SINGAPORE (The Straits Times/Asia News Network): An increasing number of travellers flying into Singapore are reporting lost or damaged luggage as a result of issues at their airport of departure amid a global manpower crunch, said Changi Airport's main ground handler Sats.
Some travellers also have to wait longer to collect their luggage after arrival, but service targets have otherwise been met for most incoming flights, Sats told The Straits Times.
Several airports worldwide - London's Heathrow among them - have been struggling with snaking queues and luggage issues as air travel strongly rebounds.
But while Singapore and Asia have largely avoided chaotic airport scenes, industry experts have warned that the region could face similar issues as air travel volumes pick up.
The Sats spokesman said: "Issues at origin airports are causing a ripple effect on us and our passengers.
"We have noticed an increase in enquiries on missing and damaged luggage from travellers arriving in Singapore."
The spokesman did not provide specific figures. But he said the increased number of damaged luggage is also likely caused by the luggage being in need of repair after being unused for an extended period of time.
Regarding the time needed to check-in and collect luggage, he said that Sats has been monitoring the range of service quality metrics.
"Passengers on some flights may experience a longer waiting time for their checked baggage due to a number of reasons, including bad weather conditions and surge in arrivals," said the spokesman.
"For departures, we encourage travellers to factor in two hours at the minimum for check-ins, due to enhanced travel health measures as well as strict border entry requirements."
Sats is working with airport and airlines on the allocation of flights and flight timings, said the spokesman. This serves to spread out flights such that the number of travellers at any one time is at a manageable level.
Sats is also harnessing technology and deploying resources in a more efficient manner to cope with growing air traffic.
Changi Airport's other ground handler, dnata, declined to comment on how it was coping with the situation.
The aviation sector here lost about a third of its 35,000-strong workforce in the last two years. It aims to restore the workforce to about 85 per cent of pre-pandemic levels by the end of this year.
Changi Airport said last month that about 6,600 jobs were available across the airport.
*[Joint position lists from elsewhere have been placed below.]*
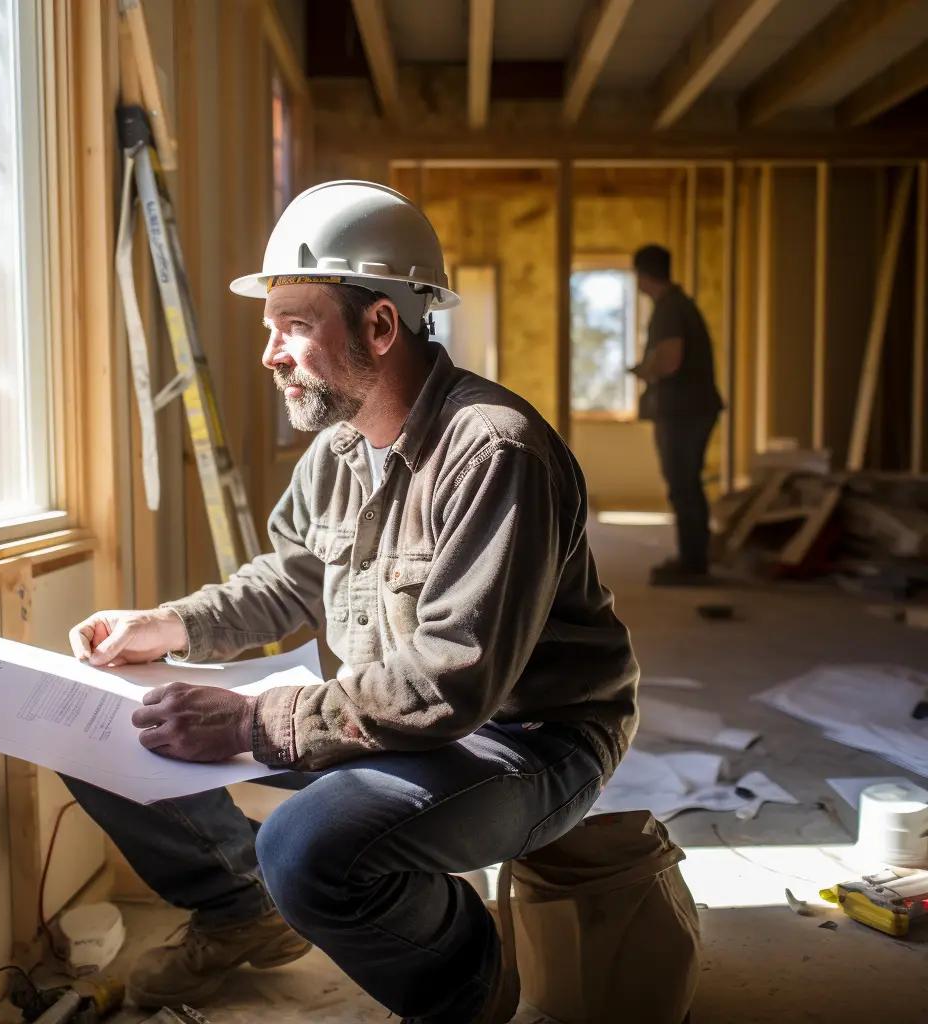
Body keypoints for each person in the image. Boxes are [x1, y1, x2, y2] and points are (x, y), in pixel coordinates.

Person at [66, 181, 639, 1024]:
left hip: (532, 737)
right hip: (394, 718)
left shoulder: (494, 451)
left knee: (305, 843)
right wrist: (168, 624)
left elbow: (453, 681)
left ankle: (468, 988)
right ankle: (240, 911)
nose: (269, 353)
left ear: (380, 325)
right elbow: (293, 576)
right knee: (101, 726)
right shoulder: (337, 452)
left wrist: (255, 721)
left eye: (293, 325)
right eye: (270, 328)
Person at [630, 244, 723, 587]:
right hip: (691, 409)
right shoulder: (677, 305)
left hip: (684, 412)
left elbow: (670, 359)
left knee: (684, 485)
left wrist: (645, 371)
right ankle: (694, 559)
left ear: (642, 276)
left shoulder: (669, 308)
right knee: (687, 484)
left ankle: (693, 565)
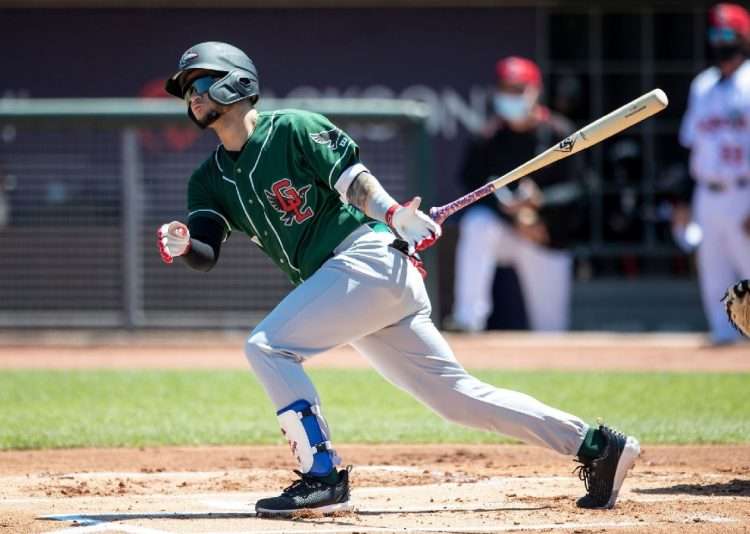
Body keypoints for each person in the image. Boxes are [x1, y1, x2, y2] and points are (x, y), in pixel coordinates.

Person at [157, 41, 639, 516]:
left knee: (267, 346)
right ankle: (597, 446)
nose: (192, 96)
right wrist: (185, 244)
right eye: (186, 91)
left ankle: (321, 477)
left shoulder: (293, 128)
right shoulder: (208, 178)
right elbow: (205, 250)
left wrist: (393, 215)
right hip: (356, 282)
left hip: (366, 259)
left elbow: (354, 181)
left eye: (200, 82)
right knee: (455, 399)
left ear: (237, 82)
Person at [449, 56, 585, 333]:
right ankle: (467, 319)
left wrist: (541, 202)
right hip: (506, 230)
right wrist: (513, 212)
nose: (511, 97)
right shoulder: (488, 137)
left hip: (546, 236)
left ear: (535, 90)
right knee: (477, 224)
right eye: (506, 89)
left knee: (551, 329)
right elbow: (470, 183)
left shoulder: (559, 133)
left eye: (518, 90)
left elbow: (579, 189)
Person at [678, 3, 750, 345]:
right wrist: (681, 201)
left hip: (745, 189)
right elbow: (689, 144)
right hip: (707, 192)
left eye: (728, 34)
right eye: (715, 34)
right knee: (715, 276)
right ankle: (724, 342)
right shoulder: (702, 85)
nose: (721, 41)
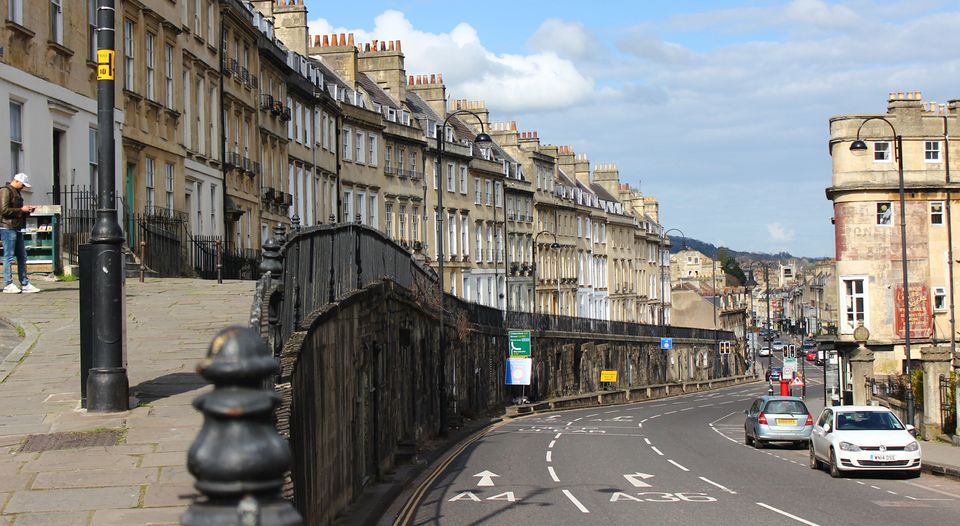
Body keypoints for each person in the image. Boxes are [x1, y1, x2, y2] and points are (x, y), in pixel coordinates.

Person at [1, 173, 40, 293]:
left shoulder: (16, 192)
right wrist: (21, 210)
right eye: (23, 185)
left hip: (16, 227)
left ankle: (25, 283)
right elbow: (4, 210)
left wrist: (26, 211)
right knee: (8, 256)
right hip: (7, 227)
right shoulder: (5, 191)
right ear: (16, 181)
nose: (23, 187)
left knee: (22, 256)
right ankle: (8, 284)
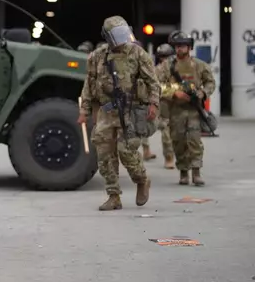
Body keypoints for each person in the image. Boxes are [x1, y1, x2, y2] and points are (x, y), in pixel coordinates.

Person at [78, 16, 159, 211]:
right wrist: (84, 110)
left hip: (129, 110)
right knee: (105, 154)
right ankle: (113, 196)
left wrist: (153, 103)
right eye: (117, 35)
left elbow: (153, 82)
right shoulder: (97, 57)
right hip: (106, 112)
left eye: (124, 34)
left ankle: (141, 180)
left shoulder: (138, 53)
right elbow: (88, 85)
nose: (122, 39)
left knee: (126, 150)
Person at [157, 31, 215, 186]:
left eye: (182, 46)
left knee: (195, 141)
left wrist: (203, 93)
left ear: (189, 47)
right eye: (176, 46)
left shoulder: (199, 65)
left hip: (194, 110)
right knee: (178, 141)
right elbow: (156, 85)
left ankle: (196, 172)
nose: (179, 49)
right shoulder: (167, 66)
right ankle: (183, 172)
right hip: (175, 110)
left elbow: (210, 82)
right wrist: (174, 93)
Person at [154, 43, 176, 169]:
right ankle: (169, 157)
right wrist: (174, 91)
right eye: (162, 57)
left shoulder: (179, 67)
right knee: (166, 130)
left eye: (167, 56)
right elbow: (156, 88)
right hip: (165, 103)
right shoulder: (157, 70)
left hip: (180, 103)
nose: (165, 59)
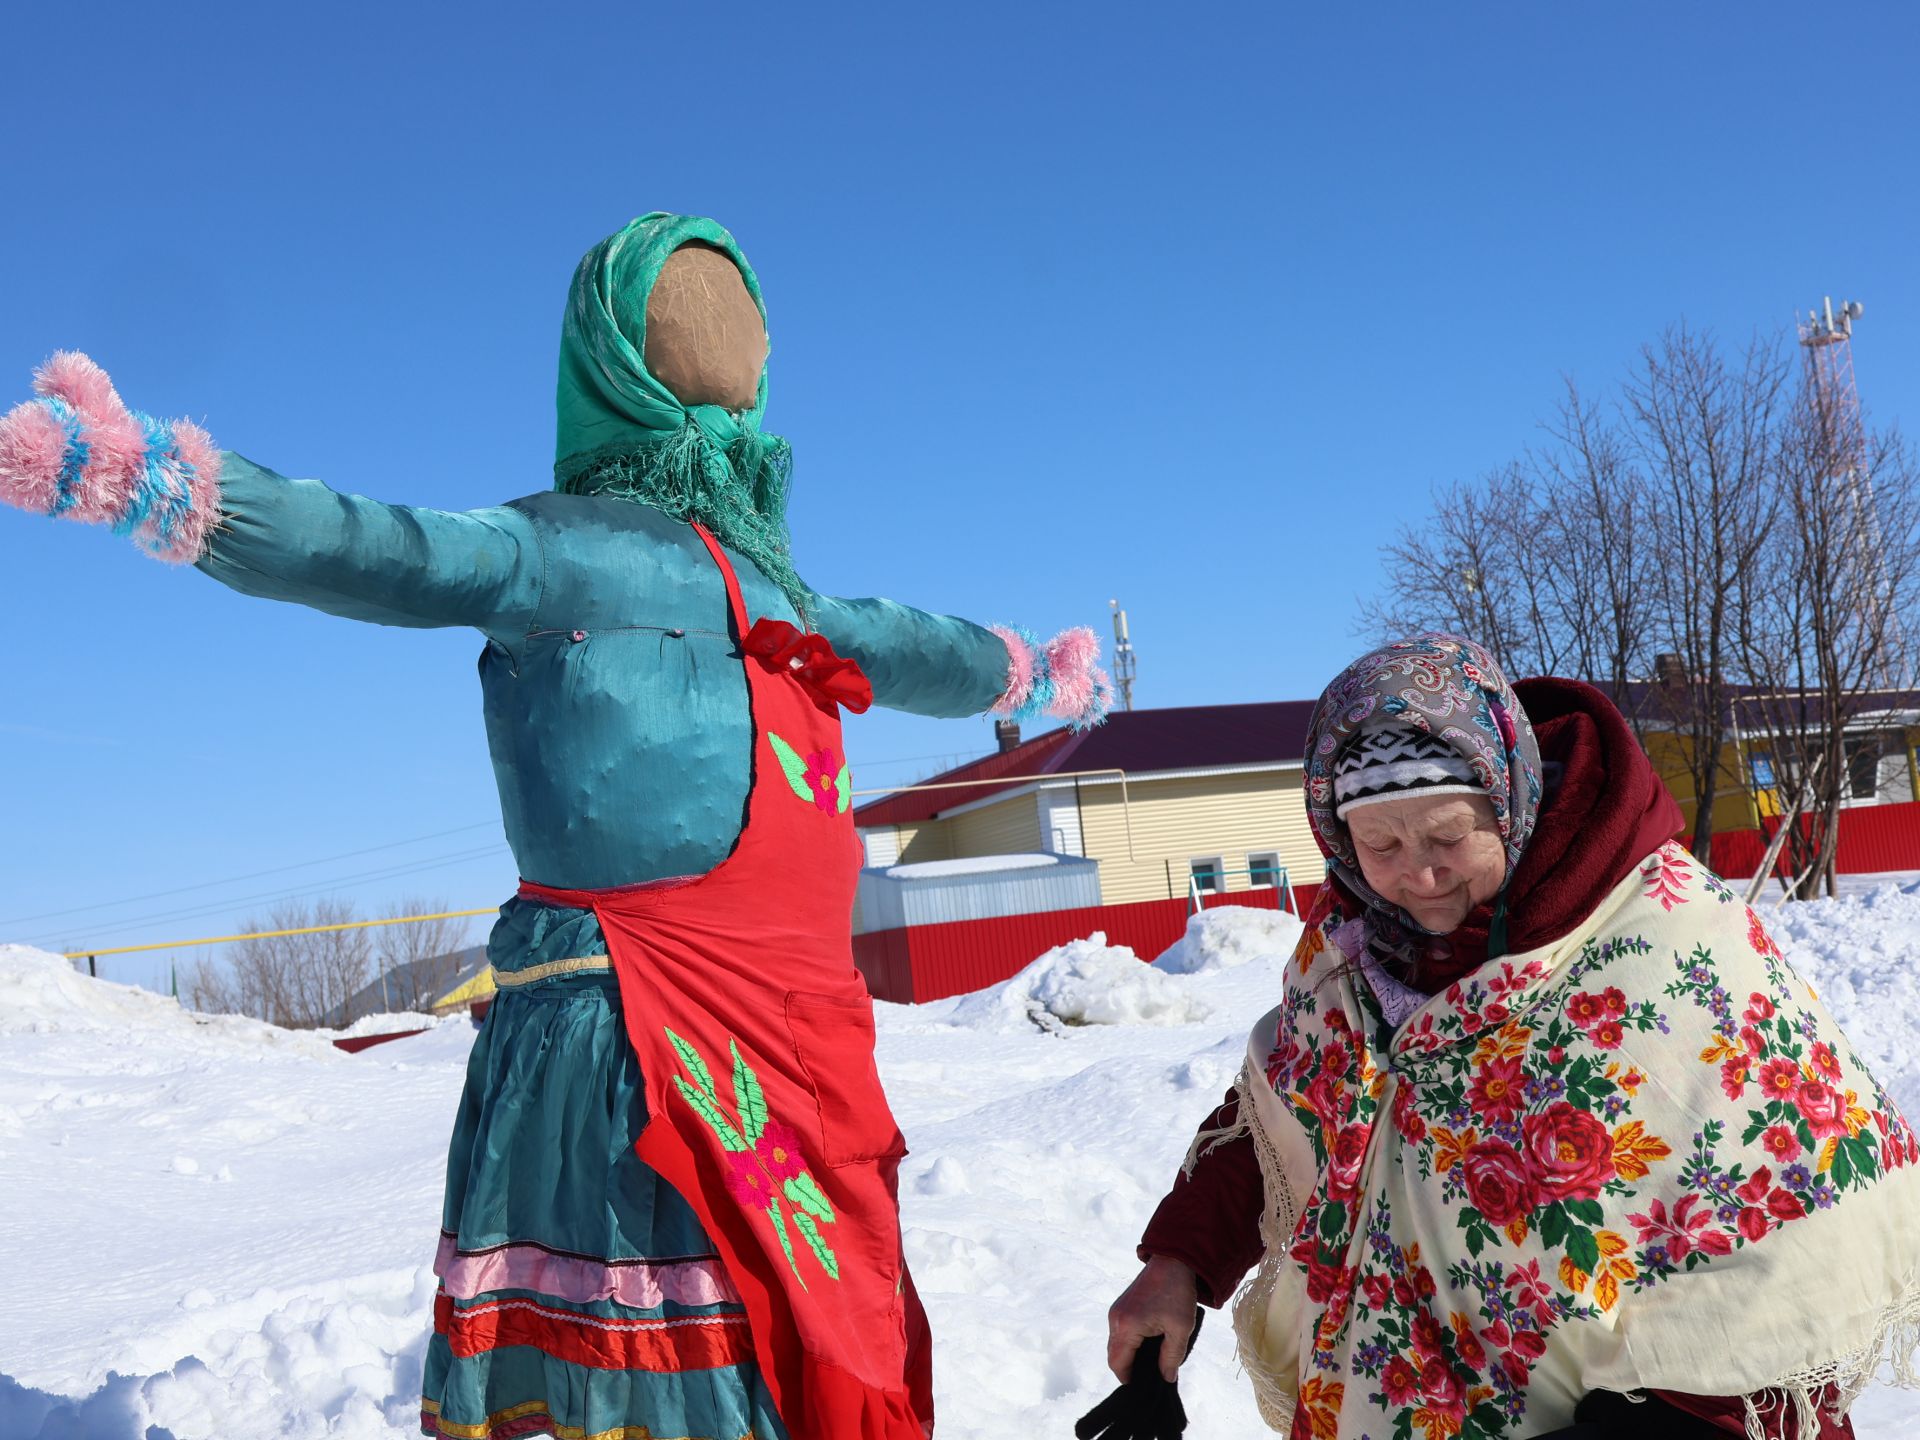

Several firms, such as Sats and security firm Certis, have hired hundreds of workers in recent months.
A Changi Airport Group (CAG) spokesman did not provide specific figures about waiting times at check-in counters and luggage collection, but said the airport will seek to maintain the standards that travellers expect of it.
She said that check-in is expected to take longer than in pre-pandemic days owing to airport staff having to verify Covid-19 documents required by other countries.
Travellers should thus ensure they have prepared the necessary documents and submissions before heading to the airport.
Incoming Singaporeans and local residents should also submit their SG Arrival Card with electronic health declaration online ahead of their arrival, so as to facilitate smoother immigration clearance.
Singapore Airlines (SIA), the anchor airline at Changi Airport, said it encourages all customers to arrive early at the airport to avoid any unnecessary disruptions to their travel.
A spokesman said SIA works with ground handlers and service partners to ensure there are sufficient resources to support its operations. The carrier shares schedule and load information in advance with the various airport operations teams and makes necessary preparations to minimise any potential disruptions, she added.
The spokesman did not provide details as to whether SIA has received more complaints about baggage issues, but said it is committed to providing the necessary help to affected passengers.
Industry executives have said that the manpower crunch at airports worldwide is expected to persist in the near future.
Subhas Menon, director-general of the Association of Asia-Pacific Airlines, told ST in an interview last month: "It is going to be a few months before you get everybody back on board again.
"We hope that people have not lost their love for the industry... we will continue to keep up with the times and bring the shine back to aviation."